-------- TASK INPUT

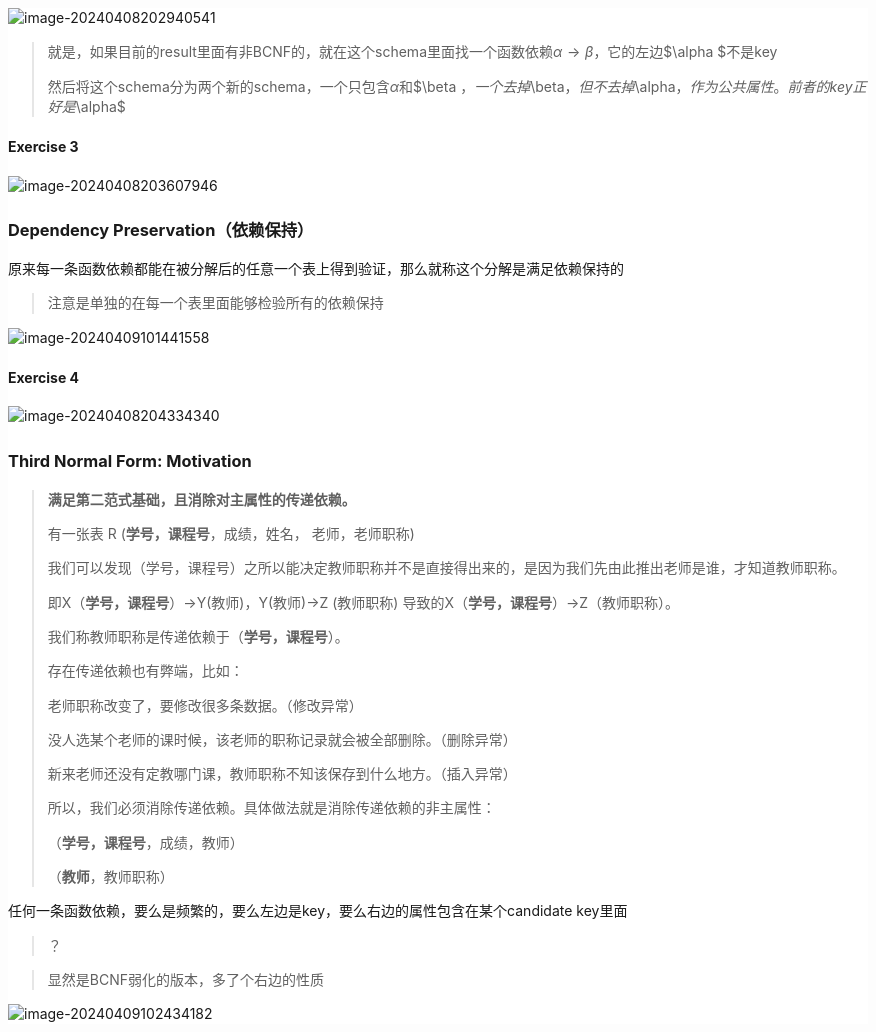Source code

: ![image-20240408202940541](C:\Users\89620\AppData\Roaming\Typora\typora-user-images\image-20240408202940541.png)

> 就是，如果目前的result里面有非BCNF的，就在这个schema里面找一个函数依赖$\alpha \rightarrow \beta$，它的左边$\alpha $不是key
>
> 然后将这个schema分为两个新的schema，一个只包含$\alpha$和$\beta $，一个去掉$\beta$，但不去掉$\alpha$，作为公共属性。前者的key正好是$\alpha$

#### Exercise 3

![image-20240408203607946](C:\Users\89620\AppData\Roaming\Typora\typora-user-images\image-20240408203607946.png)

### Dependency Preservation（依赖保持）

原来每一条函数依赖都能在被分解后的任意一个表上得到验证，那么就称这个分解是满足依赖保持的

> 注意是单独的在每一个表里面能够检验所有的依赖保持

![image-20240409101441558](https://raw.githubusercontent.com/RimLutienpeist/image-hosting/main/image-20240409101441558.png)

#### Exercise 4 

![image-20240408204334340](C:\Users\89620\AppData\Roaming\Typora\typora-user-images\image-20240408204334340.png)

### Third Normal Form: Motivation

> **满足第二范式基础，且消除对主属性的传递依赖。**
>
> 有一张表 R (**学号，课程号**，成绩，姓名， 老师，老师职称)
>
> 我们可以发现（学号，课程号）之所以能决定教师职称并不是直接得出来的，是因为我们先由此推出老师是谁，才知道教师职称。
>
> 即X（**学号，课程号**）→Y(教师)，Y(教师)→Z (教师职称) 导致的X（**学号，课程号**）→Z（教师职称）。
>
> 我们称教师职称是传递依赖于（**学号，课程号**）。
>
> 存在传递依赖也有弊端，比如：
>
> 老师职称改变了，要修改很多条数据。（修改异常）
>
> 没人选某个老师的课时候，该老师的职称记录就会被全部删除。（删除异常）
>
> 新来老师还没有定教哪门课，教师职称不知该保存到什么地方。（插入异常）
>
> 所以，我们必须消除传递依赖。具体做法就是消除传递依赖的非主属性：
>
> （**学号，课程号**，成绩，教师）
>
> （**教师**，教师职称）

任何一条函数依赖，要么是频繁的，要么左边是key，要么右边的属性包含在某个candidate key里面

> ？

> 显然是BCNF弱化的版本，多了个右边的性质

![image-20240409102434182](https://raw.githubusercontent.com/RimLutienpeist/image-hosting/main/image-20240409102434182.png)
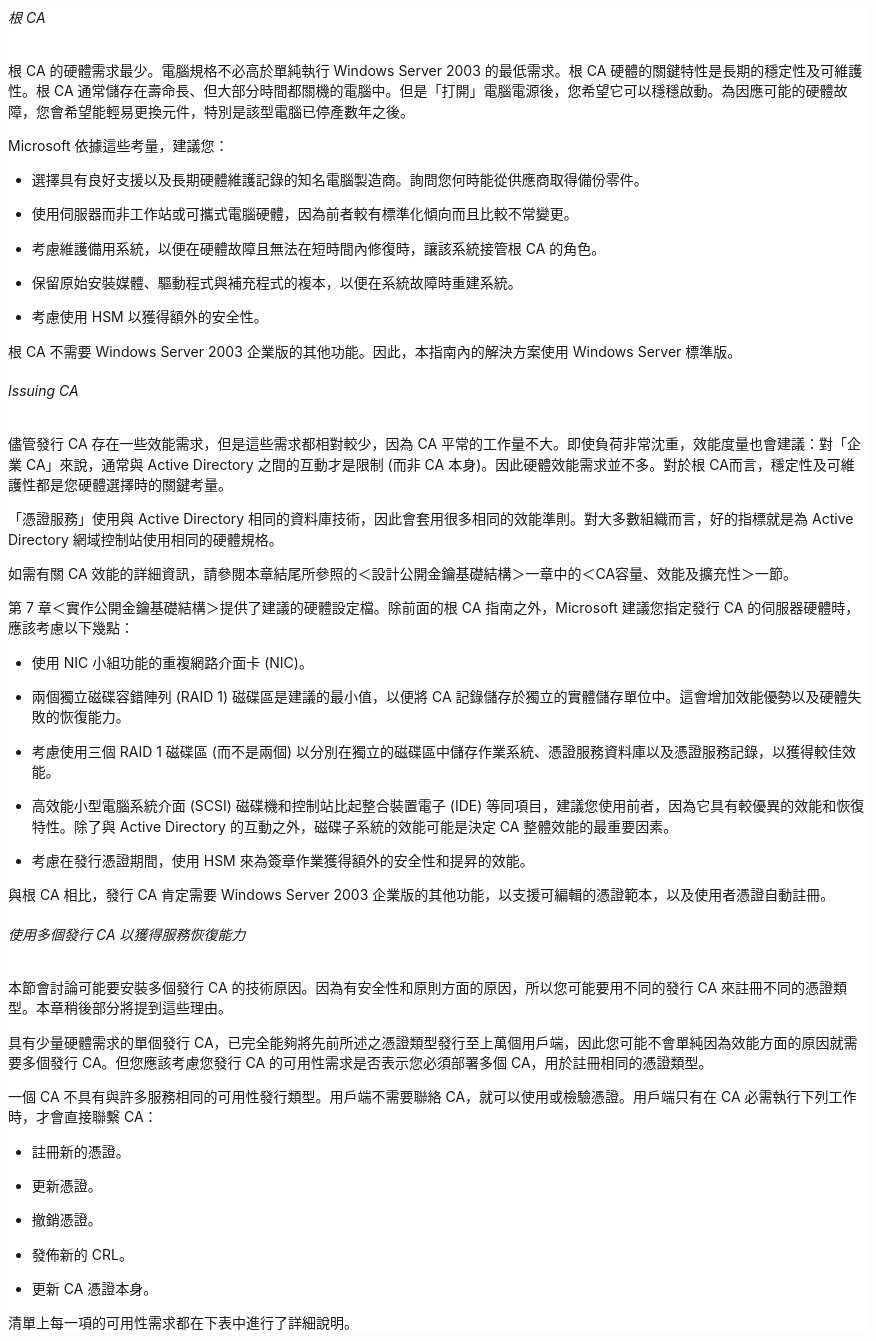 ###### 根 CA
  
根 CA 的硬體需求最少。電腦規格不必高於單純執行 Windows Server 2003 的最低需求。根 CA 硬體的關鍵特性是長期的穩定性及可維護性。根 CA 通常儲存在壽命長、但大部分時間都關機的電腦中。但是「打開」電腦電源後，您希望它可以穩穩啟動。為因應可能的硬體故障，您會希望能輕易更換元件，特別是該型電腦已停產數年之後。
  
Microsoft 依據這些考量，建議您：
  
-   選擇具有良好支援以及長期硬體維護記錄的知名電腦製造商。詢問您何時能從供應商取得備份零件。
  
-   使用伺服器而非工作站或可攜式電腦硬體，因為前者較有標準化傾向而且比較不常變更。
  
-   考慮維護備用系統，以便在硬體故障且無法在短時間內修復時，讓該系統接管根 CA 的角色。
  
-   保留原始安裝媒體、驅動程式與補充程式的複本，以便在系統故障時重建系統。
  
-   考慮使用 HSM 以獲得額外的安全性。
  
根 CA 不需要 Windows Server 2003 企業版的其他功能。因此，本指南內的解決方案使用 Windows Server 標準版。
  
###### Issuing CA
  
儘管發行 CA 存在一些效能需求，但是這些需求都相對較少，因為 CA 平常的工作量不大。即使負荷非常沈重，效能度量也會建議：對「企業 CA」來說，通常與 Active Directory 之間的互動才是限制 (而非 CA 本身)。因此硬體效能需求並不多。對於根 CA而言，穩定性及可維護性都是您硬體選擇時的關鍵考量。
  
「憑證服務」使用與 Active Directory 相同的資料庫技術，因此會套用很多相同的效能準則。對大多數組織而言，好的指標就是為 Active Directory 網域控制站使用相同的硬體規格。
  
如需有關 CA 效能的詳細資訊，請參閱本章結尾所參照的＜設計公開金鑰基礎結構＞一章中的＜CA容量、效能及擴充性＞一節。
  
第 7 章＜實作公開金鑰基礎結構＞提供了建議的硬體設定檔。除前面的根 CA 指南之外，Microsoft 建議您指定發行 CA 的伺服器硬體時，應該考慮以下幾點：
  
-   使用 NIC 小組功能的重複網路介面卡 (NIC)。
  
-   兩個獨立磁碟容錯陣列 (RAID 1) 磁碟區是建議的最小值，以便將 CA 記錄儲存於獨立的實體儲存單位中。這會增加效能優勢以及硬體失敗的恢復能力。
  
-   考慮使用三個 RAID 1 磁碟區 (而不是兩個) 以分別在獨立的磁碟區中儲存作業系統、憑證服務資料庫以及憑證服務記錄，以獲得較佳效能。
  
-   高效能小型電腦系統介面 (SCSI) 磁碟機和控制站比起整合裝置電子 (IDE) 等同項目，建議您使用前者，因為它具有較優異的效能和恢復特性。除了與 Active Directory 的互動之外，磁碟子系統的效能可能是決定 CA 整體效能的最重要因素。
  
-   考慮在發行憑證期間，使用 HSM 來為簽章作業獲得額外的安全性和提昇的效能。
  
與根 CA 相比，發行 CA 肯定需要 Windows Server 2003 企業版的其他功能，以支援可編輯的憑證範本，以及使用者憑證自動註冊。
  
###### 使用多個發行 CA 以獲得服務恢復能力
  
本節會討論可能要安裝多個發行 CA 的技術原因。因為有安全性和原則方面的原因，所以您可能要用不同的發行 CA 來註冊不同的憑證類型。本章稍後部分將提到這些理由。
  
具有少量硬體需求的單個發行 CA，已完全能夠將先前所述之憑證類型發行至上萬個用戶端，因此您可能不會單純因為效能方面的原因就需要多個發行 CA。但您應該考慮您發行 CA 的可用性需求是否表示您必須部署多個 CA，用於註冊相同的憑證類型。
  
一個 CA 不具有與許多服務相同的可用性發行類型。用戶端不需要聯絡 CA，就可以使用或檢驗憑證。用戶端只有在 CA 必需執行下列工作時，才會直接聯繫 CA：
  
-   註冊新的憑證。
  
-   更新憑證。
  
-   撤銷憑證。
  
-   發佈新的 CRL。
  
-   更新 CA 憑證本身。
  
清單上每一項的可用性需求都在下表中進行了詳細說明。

----------------
-------- TASK INPUT

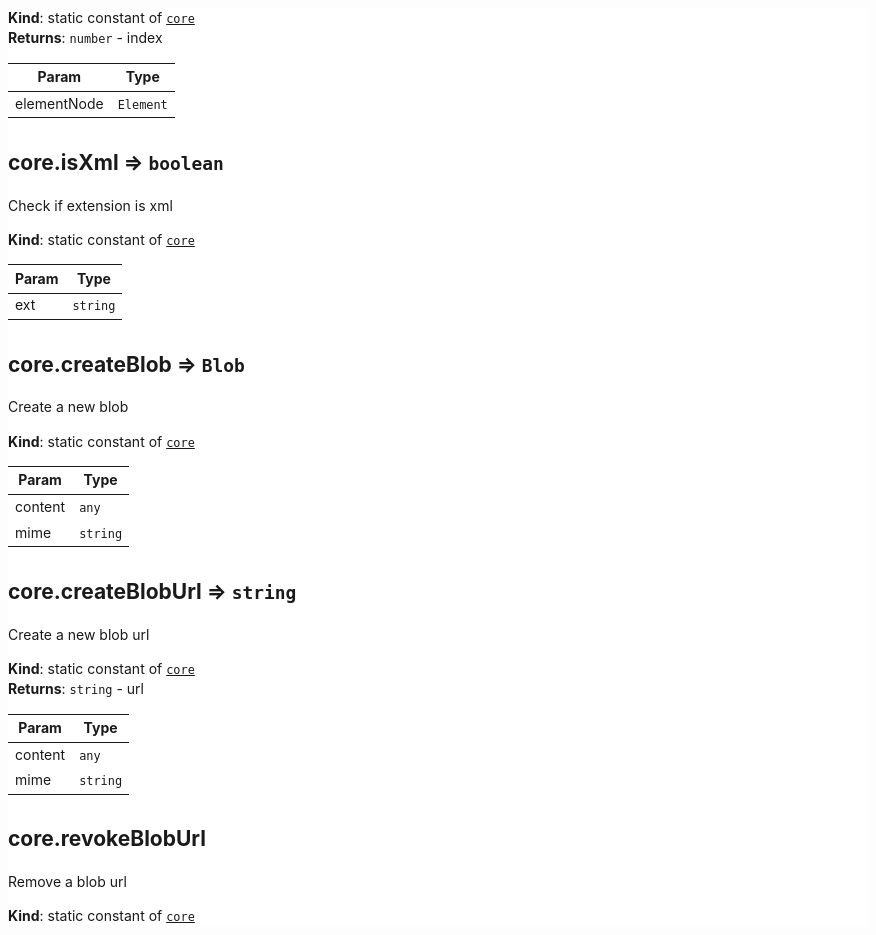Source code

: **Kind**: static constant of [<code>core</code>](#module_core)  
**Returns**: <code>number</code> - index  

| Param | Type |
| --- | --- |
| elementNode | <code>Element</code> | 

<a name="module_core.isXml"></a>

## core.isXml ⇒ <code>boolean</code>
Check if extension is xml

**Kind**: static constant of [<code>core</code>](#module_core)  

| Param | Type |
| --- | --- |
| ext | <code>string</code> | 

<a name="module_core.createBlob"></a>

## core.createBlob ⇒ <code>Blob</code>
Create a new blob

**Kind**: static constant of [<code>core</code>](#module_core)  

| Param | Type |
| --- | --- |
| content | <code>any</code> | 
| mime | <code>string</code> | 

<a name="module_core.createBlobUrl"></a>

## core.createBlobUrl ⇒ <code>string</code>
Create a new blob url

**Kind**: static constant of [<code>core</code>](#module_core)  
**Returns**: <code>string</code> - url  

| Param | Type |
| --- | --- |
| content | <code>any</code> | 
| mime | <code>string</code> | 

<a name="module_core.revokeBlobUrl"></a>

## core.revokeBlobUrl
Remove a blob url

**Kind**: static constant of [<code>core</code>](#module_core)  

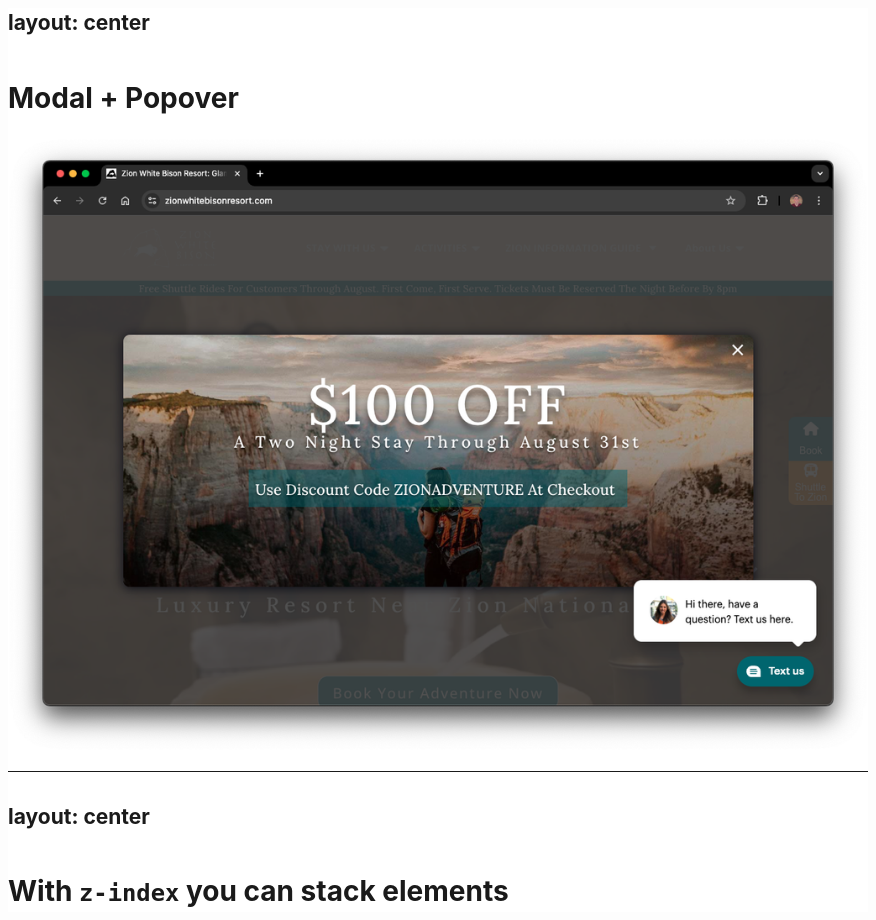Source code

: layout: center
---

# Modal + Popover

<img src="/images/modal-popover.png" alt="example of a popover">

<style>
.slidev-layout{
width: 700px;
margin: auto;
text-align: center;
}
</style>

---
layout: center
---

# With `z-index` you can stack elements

----------------

Format the lines as a numbered list, leaving out blank lines, for only the stretch that opens with the line containing "NIC 小組功能的重複網路介面卡 (NIC)。" and closes with the line containing "清單上每一項的可用性需求都在下表中進行了詳細說明。", both included.

1. -   使用 NIC 小組功能的重複網路介面卡 (NIC)。
2. -   兩個獨立磁碟容錯陣列 (RAID 1) 磁碟區是建議的最小值，以便將 CA 記錄儲存於獨立的實體儲存單位中。這會增加效能優勢以及硬體失敗的恢復能力。
3. -   考慮使用三個 RAID 1 磁碟區 (而不是兩個) 以分別在獨立的磁碟區中儲存作業系統、憑證服務資料庫以及憑證服務記錄，以獲得較佳效能。
4. -   高效能小型電腦系統介面 (SCSI) 磁碟機和控制站比起整合裝置電子 (IDE) 等同項目，建議您使用前者，因為它具有較優異的效能和恢復特性。除了與 Active Directory 的互動之外，磁碟子系統的效能可能是決定 CA 整體效能的最重要因素。
5. -   考慮在發行憑證期間，使用 HSM 來為簽章作業獲得額外的安全性和提昇的效能。
6. 與根 CA 相比，發行 CA 肯定需要 Windows Server 2003 企業版的其他功能，以支援可編輯的憑證範本，以及使用者憑證自動註冊。
7. ###### 使用多個發行 CA 以獲得服務恢復能力
8. 本節會討論可能要安裝多個發行 CA 的技術原因。因為有安全性和原則方面的原因，所以您可能要用不同的發行 CA 來註冊不同的憑證類型。本章稍後部分將提到這些理由。
9. 具有少量硬體需求的單個發行 CA，已完全能夠將先前所述之憑證類型發行至上萬個用戶端，因此您可能不會單純因為效能方面的原因就需要多個發行 CA。但您應該考慮您發行 CA 的可用性需求是否表示您必須部署多個 CA，用於註冊相同的憑證類型。
10. 一個 CA 不具有與許多服務相同的可用性發行類型。用戶端不需要聯絡 CA，就可以使用或檢驗憑證。用戶端只有在 CA 必需執行下列工作時，才會直接聯繫 CA：
11. -   註冊新的憑證。
12. -   更新憑證。
13. -   撤銷憑證。
14. -   發佈新的 CRL。
15. -   更新 CA 憑證本身。
16. 清單上每一項的可用性需求都在下表中進行了詳細說明。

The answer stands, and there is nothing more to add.